-- Action item --
Transcribe the lines from the start of the data below through the line with "left shoulder: (957, 295)", word for word and nothing more.

┌──

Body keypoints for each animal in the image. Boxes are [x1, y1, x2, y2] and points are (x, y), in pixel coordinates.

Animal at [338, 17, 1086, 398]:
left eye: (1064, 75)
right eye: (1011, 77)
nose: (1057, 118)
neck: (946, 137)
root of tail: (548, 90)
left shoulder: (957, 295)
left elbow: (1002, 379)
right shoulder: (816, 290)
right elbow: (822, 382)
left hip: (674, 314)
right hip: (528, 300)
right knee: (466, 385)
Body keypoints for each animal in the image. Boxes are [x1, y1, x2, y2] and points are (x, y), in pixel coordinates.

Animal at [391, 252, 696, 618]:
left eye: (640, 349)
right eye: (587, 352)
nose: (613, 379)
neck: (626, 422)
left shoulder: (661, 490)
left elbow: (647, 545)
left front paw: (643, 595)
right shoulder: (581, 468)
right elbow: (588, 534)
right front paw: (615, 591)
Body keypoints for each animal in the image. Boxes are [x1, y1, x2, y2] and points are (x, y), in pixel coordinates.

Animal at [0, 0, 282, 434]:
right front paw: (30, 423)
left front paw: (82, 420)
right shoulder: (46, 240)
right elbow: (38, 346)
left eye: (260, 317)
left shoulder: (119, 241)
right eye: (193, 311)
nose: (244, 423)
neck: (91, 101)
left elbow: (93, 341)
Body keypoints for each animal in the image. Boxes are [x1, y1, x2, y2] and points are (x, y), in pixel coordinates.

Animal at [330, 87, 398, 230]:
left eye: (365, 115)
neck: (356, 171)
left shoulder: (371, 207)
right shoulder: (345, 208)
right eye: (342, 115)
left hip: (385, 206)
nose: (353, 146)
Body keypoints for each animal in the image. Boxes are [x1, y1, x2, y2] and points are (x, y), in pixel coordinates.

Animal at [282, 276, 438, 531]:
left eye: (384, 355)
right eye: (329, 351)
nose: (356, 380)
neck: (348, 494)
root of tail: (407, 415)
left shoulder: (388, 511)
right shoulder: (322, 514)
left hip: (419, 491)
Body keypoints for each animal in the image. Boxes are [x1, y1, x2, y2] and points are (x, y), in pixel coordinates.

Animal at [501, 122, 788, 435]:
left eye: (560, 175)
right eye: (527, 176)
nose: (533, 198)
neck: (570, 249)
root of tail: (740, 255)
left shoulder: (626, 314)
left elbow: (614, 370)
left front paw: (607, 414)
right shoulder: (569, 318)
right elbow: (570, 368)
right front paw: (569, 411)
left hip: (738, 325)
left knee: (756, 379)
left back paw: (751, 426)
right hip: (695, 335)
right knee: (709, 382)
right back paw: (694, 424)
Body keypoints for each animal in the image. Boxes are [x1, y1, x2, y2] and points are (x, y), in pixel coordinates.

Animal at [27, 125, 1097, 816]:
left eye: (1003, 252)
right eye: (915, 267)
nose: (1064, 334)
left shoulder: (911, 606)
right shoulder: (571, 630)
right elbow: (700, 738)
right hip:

└──

-- Solution to this exercise --
Body keypoints for each animal in the image. Boxes are [x1, y1, x2, y2] and points are (x, y), in pixel coordinates.

Animal at [338, 17, 1086, 398]:
left eye: (1064, 75)
right eye: (1011, 77)
nose: (1057, 118)
neck: (946, 137)
root of tail: (548, 90)
left shoulder: (957, 295)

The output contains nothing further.